The DuPage County Board has introduced an ordinance to ban video gambling machines in the unincorporated areas of the county. They will vote on the issue at their Tuesday, August 11 meeting in Wheaton.
It is rare when the State Journal-Register newspaper in Springfield agrees with us, but they recently published an editorial in support of board members in DuPage County and Peoria County who are working to pass ordinances to ban the addictive gambling machines. (See below.)
Take ACTION: Please make a phone call or send an e-mail message TODAY to your DuPage County Board member urging them to support this ban on video gambling.
Paul Fichtner – District 1
Rita Gonzalez – District 1
Donald E. Puchalski – District 1
Patrick J. O’Shea – District 2
Jeff Redick – District 2
Brien Sheahan – District 2
John Curran – District 3
Kyle A. Gilgis – District 3
Michael F. McMahon – District 3
Grant Eckhoff – District 4
JR McBride – District 4
Debra Olson – District 4
John Zediker – District 5
James D. Healy – District 5
Tony Michelassi – District 5
Dirk Enger – District 6
Linda A. Kurzawa – District 6
James F. Zay – District 6
If you are unsure of the District in which you live, see map at http://www.dupageco.org/cobrd/generic.cfm?doc_id=291
Our Opinion: Governments should reject gambling law
THE STATE JOURNAL-REGISTER
They say desperate times lead to desperate measures, and we saw no better indication of the state’s desperation to pass a capital construction plan than the inclusion of legalized video gambling as a funding source.
Barely three weeks after Gov. Pat Quinn signed the bill that will soon turn willing bars, restaurants and other establishments into mini-casinos, we’re already seeing hints of trouble related to legalized video gambling.
Both Peoria and DuPage counties are considering banning it in the unincorporated areas over which they have jurisdiction.
“What you don’t see is how much it costs on the other side. People gamble away money, and families are left short.
People least likely to afford it are the ones who are going to participate,” said Peoria County Board member Carol Trumpe.
Here in Springfield, Veterans of Foreign Wars Post 755 on Old Jacksonville Road says the new law could put it out of business when the state begins taking 30 percent of the proceeds from its video poker machines.

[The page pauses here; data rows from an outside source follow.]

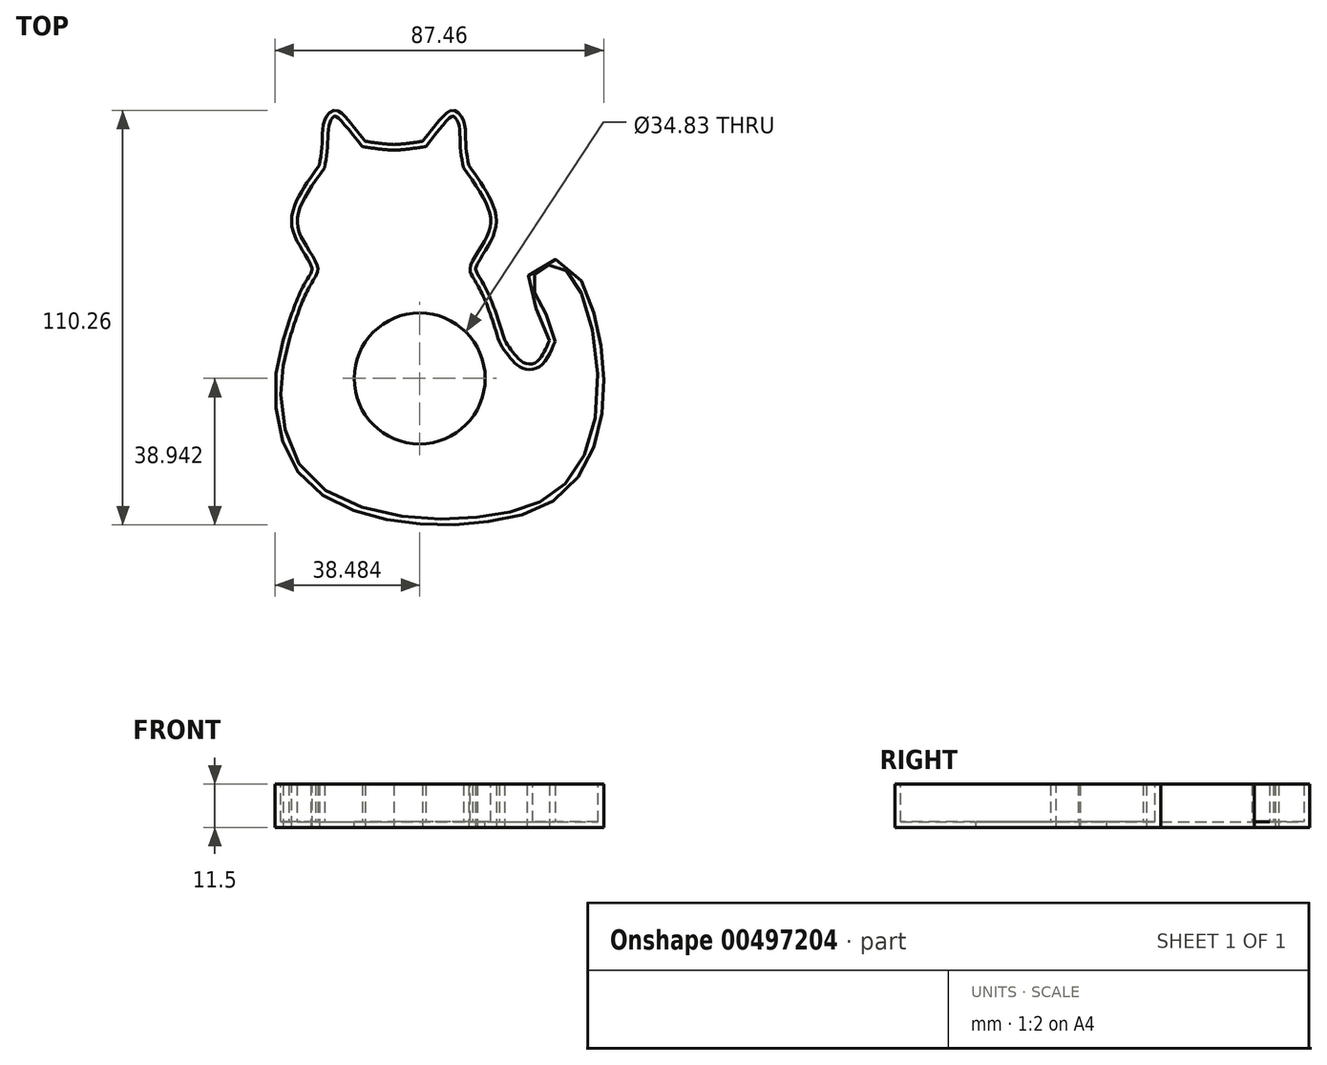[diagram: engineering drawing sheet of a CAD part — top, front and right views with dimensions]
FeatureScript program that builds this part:
annotation { "Feature Type Name" : "Feature", "Feature Type Description" : "" }
export const myFeature = defineFeature(function(context is Context, id is Id, definition is map)
    precondition{}
    {
        {
            var Q0;
            Q0=qCreatedBy(makeId("Top.planeOp"),FACE);
            var sketch = newSketch(context, id + "F0", { "sketchPlane" : qUnion([Q0])});
            skFitSpline(sketch, "E0", {"points": [v(-30, 14.48) * mm, v(-29.4, 16.9) * mm, v(-33.6, 24.73) * mm, v(-34.51, 31.66) * mm, v(-27.58, 43.4) * mm], "startDerivative": vector(8.24, 14.32) * mm, "endDerivative": vector(26.46, 36.86) * mm});
            skFitSpline(sketch, "E1", {"points": [v(-27.58, 43.4) * mm, v(-26.75, 49.48) * mm, v(-26.23, 55.36) * mm, v(-25.08, 57.04) * mm, v(-24.54, 57.14) * mm, v(-17.57, 49.08) * mm], "startDerivative": vector(4.48, 24.54) * mm, "endDerivative": vector(28.25, -36.07) * mm});
            skFitSpline(sketch, "E2", {"points": [v(-17.57, 49.08) * mm, v(-12.54, 48.36) * mm, v(-9.1, 48.08) * mm], "startDerivative": vector(9.6, -1.5) * mm, "endDerivative": vector(7.26, -0.46) * mm});
            skFitSpline(sketch, "E3", {"points": [v(-30, 14.48) * mm, v(-33.06, 8.82) * mm, v(-37.11, -2.83) * mm], "startDerivative": vector(-7.37, -12.12) * mm, "endDerivative": vector(-6.89, -21.98) * mm});
            skFitSpline(sketch, "E4.MirrorCS", {"points": [v(-0.63, 49.08) * mm, v(-5.66, 48.36) * mm, v(-9.1, 48.08) * mm], "startDerivative": vector(-9.6, -1.5) * mm, "endDerivative": vector(-7.26, -0.46) * mm});
            skFitSpline(sketch, "E5.MirrorCS", {"points": [v(11.8, 14.48) * mm, v(11.2, 16.9) * mm, v(15.4, 24.73) * mm, v(16.31, 31.66) * mm, v(9.38, 43.4) * mm], "startDerivative": vector(-8.24, 14.32) * mm, "endDerivative": vector(-26.46, 36.86) * mm});
            skFitSpline(sketch, "E6.MirrorCS", {"points": [v(9.38, 43.4) * mm, v(8.54, 49.48) * mm, v(8.03, 55.36) * mm, v(6.88, 57.04) * mm, v(6.34, 57.14) * mm, v(-0.63, 49.08) * mm], "startDerivative": vector(-4.48, 24.54) * mm, "endDerivative": vector(-28.25, -36.07) * mm});
            skFitSpline(sketch, "E7.MirrorCS", {"points": [v(11.8, 14.48) * mm, v(14.86, 8.82) * mm, v(18.91, -2.83) * mm], "startDerivative": vector(7.37, -12.12) * mm, "endDerivative": vector(6.89, -21.98) * mm});
            skFitSpline(sketch, "E8", {"points": [v(-37.11, -2.83) * mm, v(-39.23, -15.4) * mm, v(-32.65, -37.69) * mm, v(-6.8, -49.34) * mm, v(18.03, -48.84) * mm, v(34.75, -42.25) * mm, v(44.89, -20.46) * mm, v(40.33, 10.96) * mm, v(33.74, 17.55) * mm, v(28.67, 15.52) * mm, v(28.64, 9.36) * mm, v(33.74, -2.83) * mm], "startDerivative": vector(-38.2, -142.6) * mm, "endDerivative": vector(9.25, -195.73) * mm});
            skFitSpline(sketch, "E9", {"points": [v(18.91, -2.83) * mm, v(21.58, -6.78) * mm, v(24.87, -9.76) * mm, v(29.69, -9.46) * mm, v(33.74, -2.83) * mm], "startDerivative": vector(8.27, -18.25) * mm, "endDerivative": vector(8.2, 20.64) * mm});
            skSolve(sketch);
        }
        {
            var Q0;
            Q0 = qSketchRegion(id + "F0", true);
            extrude(context, id + "F1", {"entities" : qUnion([Q0]), "depth" : 10 * mm});
        }
        {
            var Q0;
            Q0=makeQuery(id+"F1.opExtrude","CAP_FACE",FACE,{"disambiguationData":[OSD([sQuery(id+"F0.wireOp",EDGE,"E0"),sQuery(id+"F0.wireOp",EDGE,"E1"),sQuery(id+"F0.wireOp",EDGE,"E2"),sQuery(id+"F0.wireOp",EDGE,"E3"),sQuery(id+"F0.wireOp",EDGE,"E4.MirrorCS"),sQuery(id+"F0.wireOp",EDGE,"E5.MirrorCS"),sQuery(id+"F0.wireOp",EDGE,"E6.MirrorCS"),sQuery(id+"F0.wireOp",EDGE,"E7.MirrorCS"),sQuery(id+"F0.wireOp",EDGE,"E8"),sQuery(id+"F0.wireOp",EDGE,"E9")])],"isStart":false});
            shell(context, id + "F2", {"entities" : qUnion([Q0]), "thickness" : 1.5 * mm, "oppositeDirection" : true});
        }
        {
            var Q0;
            Q0=makeQuery(id+"F2.opShell","OFFSET_FACE",FACE,{"disambiguationData":[OSD([sQuery(id+"F0.wireOp",EDGE,"E0"),sQuery(id+"F0.wireOp",EDGE,"E1"),sQuery(id+"F0.wireOp",EDGE,"E2"),sQuery(id+"F0.wireOp",EDGE,"E3"),sQuery(id+"F0.wireOp",EDGE,"E4.MirrorCS"),sQuery(id+"F0.wireOp",EDGE,"E5.MirrorCS"),sQuery(id+"F0.wireOp",EDGE,"E6.MirrorCS"),sQuery(id+"F0.wireOp",EDGE,"E7.MirrorCS"),sQuery(id+"F0.wireOp",EDGE,"E8"),sQuery(id+"F0.wireOp",EDGE,"E9")])]});
            var sketch = newSketch(context, id + "F3", { "sketchPlane" : qUnion([Q0])});
            skCircle(sketch, "E10", {"center": v(-2.26, -12.63) * mm, "radius": 17.41 * mm});
            skSolve(sketch);
        }
        {
            var Q0;
            Q0=makeQuery(id+"F3.imprint","IMPRINT",FACE,{"disambiguationData":[TD([[makeQuery(id+"F3.imprint","IMPRINT",EDGE,{"derivedFrom":sQuery(id+"F3.wireOp",EDGE,"E10")}),1.0]])]});
            extrude(context, id + "F4", {"entities" : qUnion([Q0]), "operationType" : NewBodyOperationType.REMOVE, "oppositeDirection" : true, "depth" : 25 * mm});
        }
    });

The Illinois Gaming Board, meanwhile, still is figuring out how to enforce the new law to ensure that the state gets its cut and all paying machines are properly licensed.
Chicago Mayor Richard Daley this week cautioned counties and municipalities to not opt out of the video gaming law, saying that doing so will deny the state revenue it needs to fund construction projects in the capital plan.
We disagree. In agreeing to give the state’s blessing to this massive expansion of gambling, the General Assembly and Gov. Quinn took the easy way out. Their desperation to deliver a capital plan led to their handing us this highly addictive form of gambling. Opting out of the law is the strongest signal local governments can send to their lawmakers that they don’t want this in their communities.
In May, we urged Quinn to veto any capital bill that contained video gambling as a funding source.
We’ve been skeptical all along of the revenue projections and we believe the potential social costs are far beyond those of casino gambling (which, arguably, draws gamblers from out of state rather than around the corner).
We salute any local government brave enough to tell their state lawmakers that they won’t accept this desperation measure. Perhaps if Mayor Daley’s fears prove founded, the General Assembly will be forced to find another, more responsible, way to pay for this state’s infrastructure needs.